Balancing chemical equations always involves a bit of algebra, and maybe some trial-and-error. The objective is always to ensure that the numbers (moles) of each element are the same on each side of the equation.

In this case it is a redox reaction, so sometimes the use of the oxidation state changes can help. First, the phosphate ion is not changing, just switching partners. The magnesium is being oxidized (#Mg^0 -> Mg^(2+)#) and the hydrogen is being reduced (#H^1 -> H^0#). If we balance that charge transfer, we balance the element quantities involved.

#Mg + H_3PO_4 → Mg_3(PO_4)_2 + H_2#

The key changes are:
#Mg^0 → Mg^(+2) xx 3# and
#H^(1) xx 3→ H^(0) xx 2#

#Mg^0 → Mg^(+2)# requires giving up 2 electrons
#H^(1)→ H^(0)# requires adding 1 electron

So, there must be twice as many #H# atoms involved as #Mg# atoms. Balancing the #H# first requires increasing the left side by 2 and the right side by 3:
#2H^(1) xx 3→ 3H^(0) xx 2# 6 electrons transfered.

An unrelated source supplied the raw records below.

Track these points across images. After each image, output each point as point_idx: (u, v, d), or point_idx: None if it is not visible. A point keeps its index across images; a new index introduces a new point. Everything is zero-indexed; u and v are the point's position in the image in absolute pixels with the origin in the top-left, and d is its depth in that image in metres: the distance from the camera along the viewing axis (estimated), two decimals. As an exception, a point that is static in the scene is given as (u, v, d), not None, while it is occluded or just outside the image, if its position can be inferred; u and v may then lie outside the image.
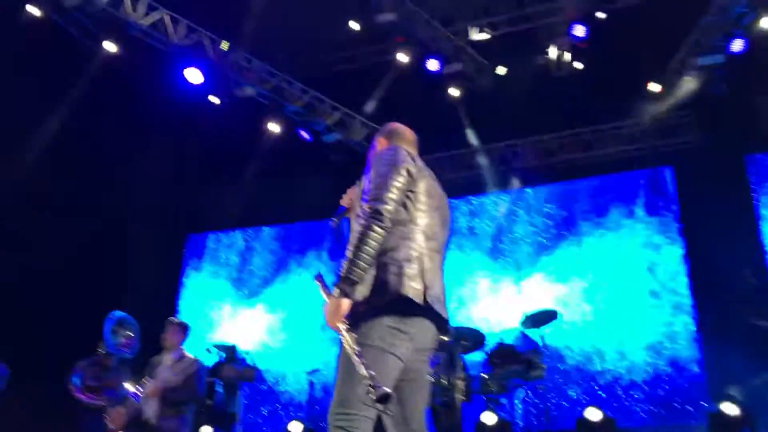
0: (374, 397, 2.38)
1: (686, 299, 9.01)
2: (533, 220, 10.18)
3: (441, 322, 2.86)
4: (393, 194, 2.75)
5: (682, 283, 9.11)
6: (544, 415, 6.72)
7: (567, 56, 9.51)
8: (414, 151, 3.16)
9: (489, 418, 6.69)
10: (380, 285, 2.70)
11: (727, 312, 8.22)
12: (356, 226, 2.74)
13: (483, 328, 8.37)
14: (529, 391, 7.01)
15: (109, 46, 8.82)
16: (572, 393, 9.09)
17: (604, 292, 9.38)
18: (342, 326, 2.60)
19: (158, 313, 11.07)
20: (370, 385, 2.40)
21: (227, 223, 12.01)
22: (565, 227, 9.96)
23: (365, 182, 2.88)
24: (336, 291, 2.63)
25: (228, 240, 12.14)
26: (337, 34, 11.04)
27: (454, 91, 10.13)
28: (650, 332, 9.00)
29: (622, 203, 9.81)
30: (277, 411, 10.51)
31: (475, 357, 7.96)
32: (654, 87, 9.57)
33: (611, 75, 9.29)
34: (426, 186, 2.94)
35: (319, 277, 2.94)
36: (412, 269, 2.73)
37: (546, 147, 10.52)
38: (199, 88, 9.40)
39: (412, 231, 2.82)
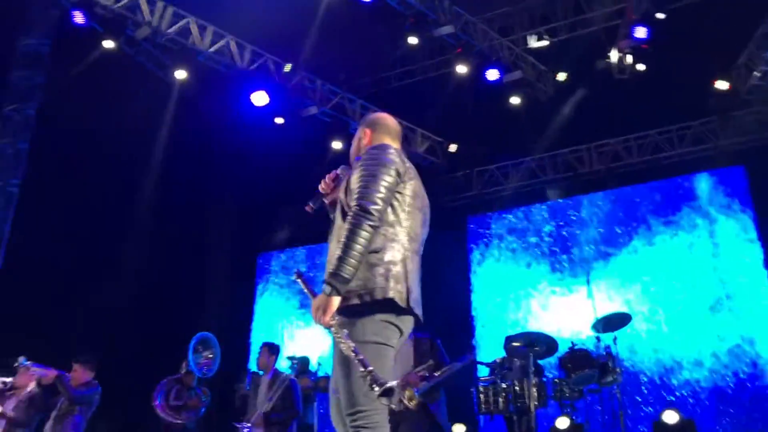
0: (378, 392, 2.38)
1: (765, 300, 8.73)
2: (603, 225, 10.03)
3: (417, 321, 2.94)
4: (382, 194, 2.79)
5: (760, 284, 8.83)
6: (620, 420, 6.60)
7: (629, 59, 9.37)
8: (398, 144, 3.21)
9: (562, 422, 6.63)
10: (368, 285, 2.74)
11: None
12: (345, 224, 2.75)
13: (555, 334, 8.30)
14: (604, 397, 6.90)
15: (180, 74, 9.17)
16: (649, 397, 8.90)
17: (678, 295, 9.17)
18: (334, 323, 2.64)
19: (235, 333, 11.44)
20: (371, 381, 2.40)
21: (294, 241, 12.28)
22: (635, 231, 9.80)
23: (353, 180, 2.89)
24: (326, 288, 2.66)
25: (295, 257, 12.38)
26: (395, 49, 11.21)
27: (514, 100, 10.11)
28: (729, 335, 8.76)
29: (694, 204, 9.59)
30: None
31: (549, 362, 7.91)
32: (721, 85, 9.36)
33: (676, 75, 9.13)
34: (413, 187, 2.97)
35: (300, 274, 2.97)
36: (397, 272, 2.79)
37: (612, 152, 10.39)
38: (264, 110, 9.66)
39: (398, 233, 2.86)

That means the #PO_4# ion is also changed on the left, and balanced on the right:
#2H_3PO_4 -> Mg_3(PO_4)_2#

Put them all together and check the #Mg# balance:
#3Mg + 2H_3PO_4 → Mg_3(PO_4)_2 + 3H_2#

Total Balance:
#" " Left" "Right#
#Mg" 3" " "3#
#H" " 6 " "6#
#PO_4" 2" " "2#